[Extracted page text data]
==================================================
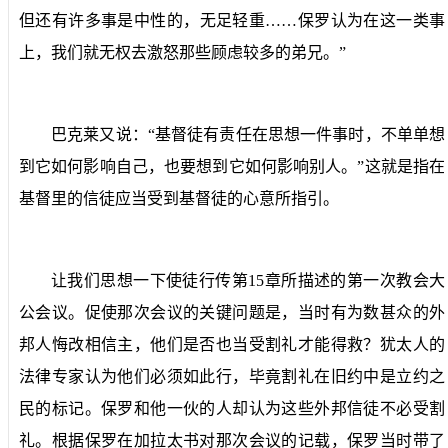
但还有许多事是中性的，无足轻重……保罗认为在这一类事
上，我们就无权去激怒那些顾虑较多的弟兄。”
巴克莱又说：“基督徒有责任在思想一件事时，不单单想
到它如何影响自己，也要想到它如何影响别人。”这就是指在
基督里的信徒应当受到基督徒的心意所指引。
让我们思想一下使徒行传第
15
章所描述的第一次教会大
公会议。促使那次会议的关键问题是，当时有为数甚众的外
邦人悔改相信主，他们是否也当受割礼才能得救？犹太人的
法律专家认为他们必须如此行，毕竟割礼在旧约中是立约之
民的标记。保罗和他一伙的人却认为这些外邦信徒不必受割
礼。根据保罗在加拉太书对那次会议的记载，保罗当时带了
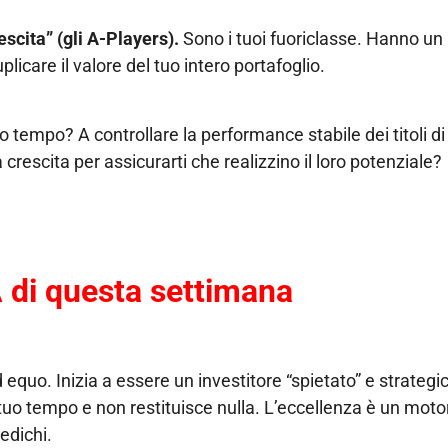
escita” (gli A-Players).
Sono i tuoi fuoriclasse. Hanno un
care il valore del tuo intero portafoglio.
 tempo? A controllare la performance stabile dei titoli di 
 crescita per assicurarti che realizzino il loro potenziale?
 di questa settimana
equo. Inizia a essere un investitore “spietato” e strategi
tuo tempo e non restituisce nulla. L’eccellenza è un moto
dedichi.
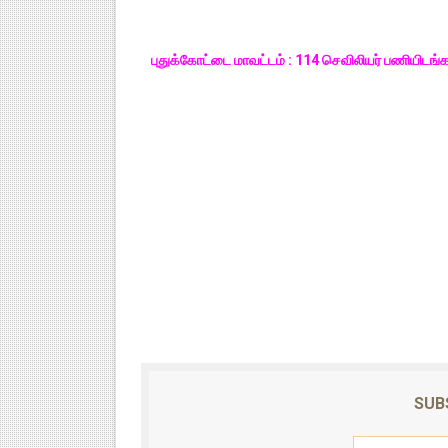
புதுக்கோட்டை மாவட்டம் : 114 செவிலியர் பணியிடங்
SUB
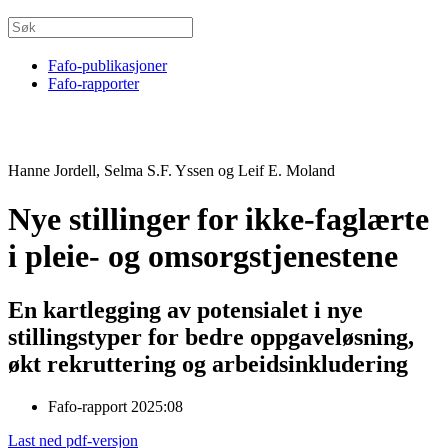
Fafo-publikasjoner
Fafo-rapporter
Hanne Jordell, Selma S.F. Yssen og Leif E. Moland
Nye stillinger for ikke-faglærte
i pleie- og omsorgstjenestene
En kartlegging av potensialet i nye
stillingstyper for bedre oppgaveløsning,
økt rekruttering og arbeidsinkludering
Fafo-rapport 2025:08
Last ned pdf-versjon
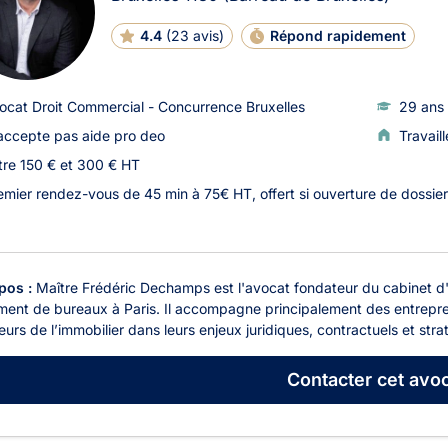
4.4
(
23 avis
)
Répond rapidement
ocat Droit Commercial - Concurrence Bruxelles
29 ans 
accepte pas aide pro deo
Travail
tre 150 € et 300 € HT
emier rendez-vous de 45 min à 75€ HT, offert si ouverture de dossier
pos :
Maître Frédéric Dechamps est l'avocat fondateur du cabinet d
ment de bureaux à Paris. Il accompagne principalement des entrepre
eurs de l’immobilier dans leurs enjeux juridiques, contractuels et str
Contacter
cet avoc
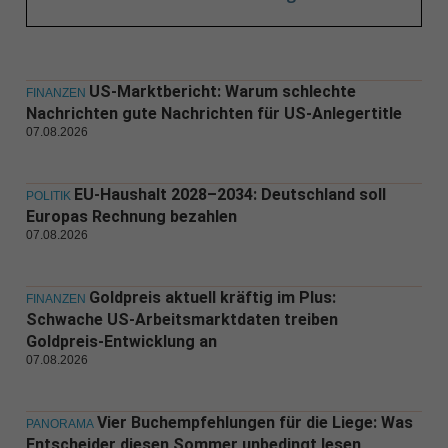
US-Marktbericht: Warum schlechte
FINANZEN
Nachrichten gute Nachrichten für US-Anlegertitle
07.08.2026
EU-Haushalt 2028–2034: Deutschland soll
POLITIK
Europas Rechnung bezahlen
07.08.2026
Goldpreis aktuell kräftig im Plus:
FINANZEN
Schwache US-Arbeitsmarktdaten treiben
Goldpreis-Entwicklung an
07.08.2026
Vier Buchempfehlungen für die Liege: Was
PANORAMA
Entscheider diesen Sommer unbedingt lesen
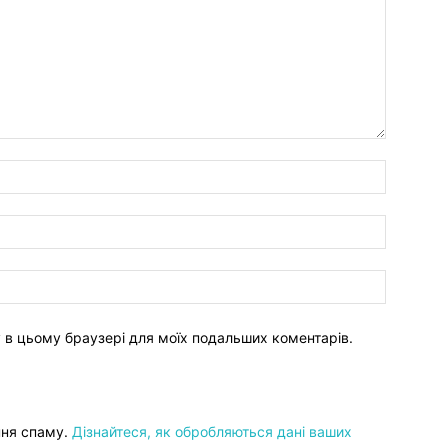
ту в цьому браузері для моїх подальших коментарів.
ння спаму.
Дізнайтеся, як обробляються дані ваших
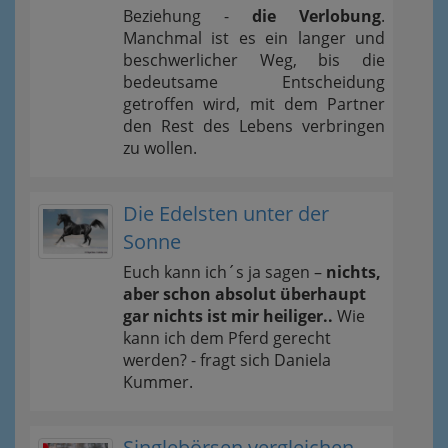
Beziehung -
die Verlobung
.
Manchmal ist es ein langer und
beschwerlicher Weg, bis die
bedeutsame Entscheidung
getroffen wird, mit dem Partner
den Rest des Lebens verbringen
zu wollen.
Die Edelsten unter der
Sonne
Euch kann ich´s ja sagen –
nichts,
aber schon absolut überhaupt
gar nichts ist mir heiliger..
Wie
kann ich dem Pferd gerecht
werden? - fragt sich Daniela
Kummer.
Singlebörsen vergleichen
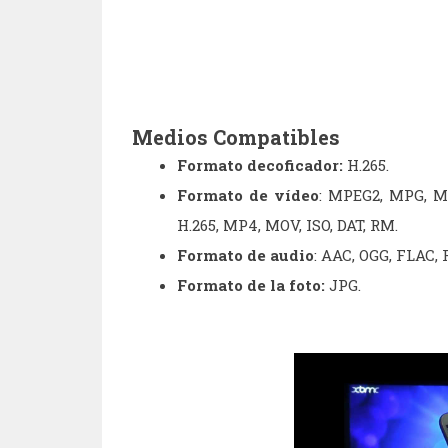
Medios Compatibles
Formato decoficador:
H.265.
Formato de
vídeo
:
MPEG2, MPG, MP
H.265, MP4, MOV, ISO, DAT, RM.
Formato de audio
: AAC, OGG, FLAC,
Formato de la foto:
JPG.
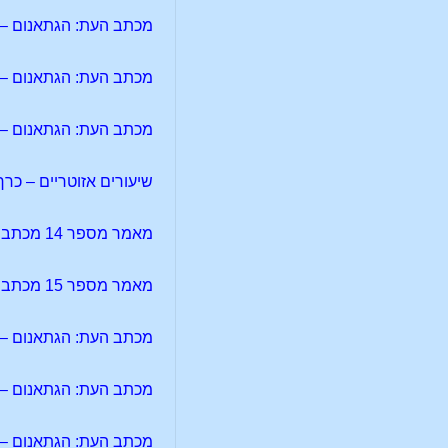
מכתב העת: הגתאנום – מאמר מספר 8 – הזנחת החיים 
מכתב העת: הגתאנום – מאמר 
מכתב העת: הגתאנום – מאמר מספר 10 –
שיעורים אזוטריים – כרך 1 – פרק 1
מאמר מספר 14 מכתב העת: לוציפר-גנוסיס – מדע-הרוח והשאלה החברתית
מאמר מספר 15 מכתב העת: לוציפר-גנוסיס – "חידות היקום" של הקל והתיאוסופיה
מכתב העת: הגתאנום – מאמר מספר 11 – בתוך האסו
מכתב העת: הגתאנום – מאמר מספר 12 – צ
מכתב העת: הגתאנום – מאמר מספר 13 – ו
==================================================
• [JOB ITEM]
Working from the data above, repeat exactly, and only, the lines that begin at the line containing "公会议。促使那次会议的关键问题是，当时有为数甚众的外" and stop after the line containing "ment de bureaux"; pictures are not copied.

• [REPLY TO THE EXERCISE]
公会议。促使那次会议的关键问题是，当时有为数甚众的外
邦人悔改相信主，他们是否也当受割礼才能得救？犹太人的
法律专家认为他们必须如此行，毕竟割礼在旧约中是立约之
民的标记。保罗和他一伙的人却认为这些外邦信徒不必受割
礼。根据保罗在加拉太书对那次会议的记载，保罗当时带了
escita” (gli A-Players).
Sono i tuoi fuoriclasse. Hanno un
care il valore del tuo intero portafoglio.
 tempo? A controllare la performance stabile dei titoli di 
 crescita per assicurarti che realizzino il loro potenziale?
 di questa settimana
equo. Inizia a essere un investitore “spietato” e strategi
tuo tempo e non restituisce nulla. L’eccellenza è un moto
dedichi.
புதுக்கோட்டை மாவட்டம் : 114 செவிலியர் பணியிடங்
SUB
Fafo-publikasjoner
Fafo-rapporter
Hanne Jordell, Selma S.F. Yssen og Leif E. Moland
Nye stillinger for ikke-faglærte
i pleie- og omsorgstjenestene
En kartlegging av potensialet i nye
stillingstyper for bedre oppgaveløsning,
økt rekruttering og arbeidsinkludering
Fafo-rapport 2025:08
Last ned pdf-versjon
4.4
(
23 avis
)
Répond rapidement
ocat Droit Commercial - Concurrence Bruxelles
29 ans 
accepte pas aide pro deo
Travail
tre 150 € et 300 € HT
emier rendez-vous de 45 min à 75€ HT, offert si ouverture de dossier
pos :
Maître Frédéric Dechamps est l'avocat fondateur du cabinet d
ment de bureaux à Paris. Il accompagne principalement des entrepre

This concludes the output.